I've been fairly busy this week, the more so because I'm off to sunny Bath this weekend.... and oh, it's springlike, and a semi-holiday week, and I don't feel like work. I console myself every morning by having coffee in the mad Polish café (as opposed to the mad Russian café) in Primrose Hill before sauntering into work around 10, but the upshot is I then have to bang on with the stuff into the evening. I need a personal time-manager.
Still, at least one of my cases has a black humour all of its own. Legal cases often do, though you have to have a certain cast of mind to see it (and, of course, some have no redeeming features whatsoever: a case I had a while back recommending approval of a settlement on behalf of a child almost had me in tears and feeling I was far too soft-hearted for this game).
I remember in a negligence lecture being taught about Baker v. Willoughby [1970] AC 467:
"The plaintiff was crossing a main highway when he was struck by the defendant's car, as a result of which he sustained injuries to his left leg. Both the plaintiff and the defendant had a full view of each other for at least 200 yards prior to the collision and yet neither took any evasive action.
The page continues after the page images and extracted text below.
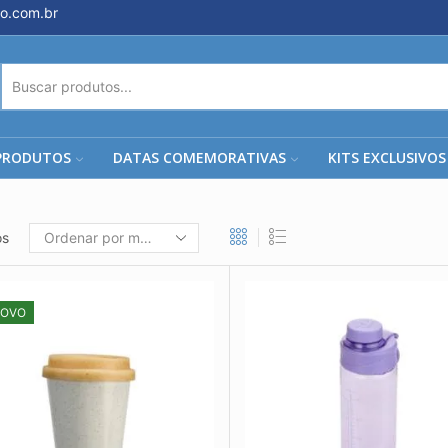
o.com.br
ENTRADA
DE
PESQUISA
PRODUTOS
DATAS COMEMORATIVAS
KITS EXCLUSIVOS
os
OVO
The plaintiff sued the defendant for damages in respect of his injuries, but shortly before the hearing of his action he was shot in the left leg during an armed robbery, and his left leg had to be amputated immediately...."
a major authority on concurrent tortfeasors causing related losses, because the Court of Appeal said, essentially, that he could only have damages for the road accident up to the time he in fact lost his leg anyway.
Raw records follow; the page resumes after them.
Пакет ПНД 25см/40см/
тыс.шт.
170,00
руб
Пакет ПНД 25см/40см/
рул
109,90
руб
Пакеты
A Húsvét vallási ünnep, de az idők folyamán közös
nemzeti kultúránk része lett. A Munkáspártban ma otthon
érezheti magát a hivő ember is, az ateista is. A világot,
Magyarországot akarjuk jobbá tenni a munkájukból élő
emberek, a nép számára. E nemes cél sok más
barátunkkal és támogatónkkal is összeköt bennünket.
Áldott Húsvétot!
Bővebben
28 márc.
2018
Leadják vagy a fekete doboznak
The House of Lords eventually held that:
"(2) That the plaintiff's disability could be regarded as having two causes and where, as here, the later injuries merely became a concurrent cause of the disabilities caused by the injury inflicted by the defendant they could not diminish the amount of damages payable by him, and that, accordingly, the plaintiff was entitled to the sum of £1,200 originally awarded by way of general damages."
Quite right too, logically as well as by gut feeling, but the point is that we decided to find the story highly amusing and a welcome spot of light relief (the lecturer did tell it very well).
Ho hum. Huge congrats; fingers crossed and best of luck; and my sympathy; to the various people who need those things right now.